WCP3763

Letter (WCP3763.3675)

[1]

Royal Gardens Kew

Director

Kew

Jan.12.[18]90

Mr Dear Huxley

I have not forgotten your enquiry about the botanical literature of Teneriffe.

I find there is no handy apercu of the vegetation. There is nothing comprehensive except the botanical volume of the great work of Webb and Belbelot[?]. This you can use at the Linnean Society.

We think however that you [2] would find it pleasant[?] to take with you a paper by [D.H.] Christ — a very good man (!) — "Vegetation und Flora den Canarischer Inseln". This is to be found in the sixth volume of Engler's Botanica Jahrbucher. But I have no doubt that Dulau & Co, who are really very smart people, would either pick you up a separate copy or get you the number. [3] This is Heft 5. 1885.

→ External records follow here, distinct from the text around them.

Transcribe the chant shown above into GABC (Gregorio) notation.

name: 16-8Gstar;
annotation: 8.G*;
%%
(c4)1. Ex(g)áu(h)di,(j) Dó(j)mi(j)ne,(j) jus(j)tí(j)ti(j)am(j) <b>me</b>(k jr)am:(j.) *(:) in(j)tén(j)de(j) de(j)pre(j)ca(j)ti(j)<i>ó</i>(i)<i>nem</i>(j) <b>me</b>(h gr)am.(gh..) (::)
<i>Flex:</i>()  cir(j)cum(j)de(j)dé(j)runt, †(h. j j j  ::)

Then you might pick up at Wheldon's, for a few shillings, the fragment of Lowe's Flora Madeira. It was never finished because he and his wife were drowned in the London. It was a curious thing that Berkeley was trustee for Lowe under his marriage settlements. They quarrelled because Berkeley w[oul]d not let him sell out. As it turned out on the presumption in law that the wife dies before the husband [4] when both are drowned, the property would have gone to people who w[oul]d have made Berkeley replace every penny.

Donnelly & Lambeth have persuaded me to write an answer to the Duke of Argyll's imbecile letter [The Unity of Nature] in Nature. E.R.L. wants to lie by a little which I think is advisable.

The difficulty, however, which I feel, or much as he would, is to hear such [5] infernal rubbish with anything like moderation. I hate controversy[?]. But they say that it is not advisable for the non-scientific readers of Nature to think that the Duke is to be allowed to have his way unchecked.

How I longer for the temporary use of your magical hand! However I have made free use [6] of your admirable obituary in the Proc. R.S. I feel bound to say that in force, logical clearness and consideration[?], I [remainder of sentence illeg.]

Its present position in literature is neither very accessible nor very attractive & I want to persuade you to have it reprinted by Macmillan or a little [7] book in large type. As regards quintessential exposition of the Darwinian theory it is the γάλα ἄδολον the "sincere milk of the word". There is nothing like it. Wallace ought to have done it. But though there is much that is interesting in his book, in my opinion, he has messed the think about too much. I cannot keep feeling in reading him what a pigmy he really is compared to Darwin. [8]

My father-in-law seems to have got a bad bout of bronchitis. But I hear that he is recovering satisfactorily & I think that he will take the lesson to be more careful of himself.

Yours sincerely

W.T. Thiselton-Dyer [signature]

2. Thiselton-Dyer, William Turner (1843-1928). British Botanist; director of the Kew Gardens.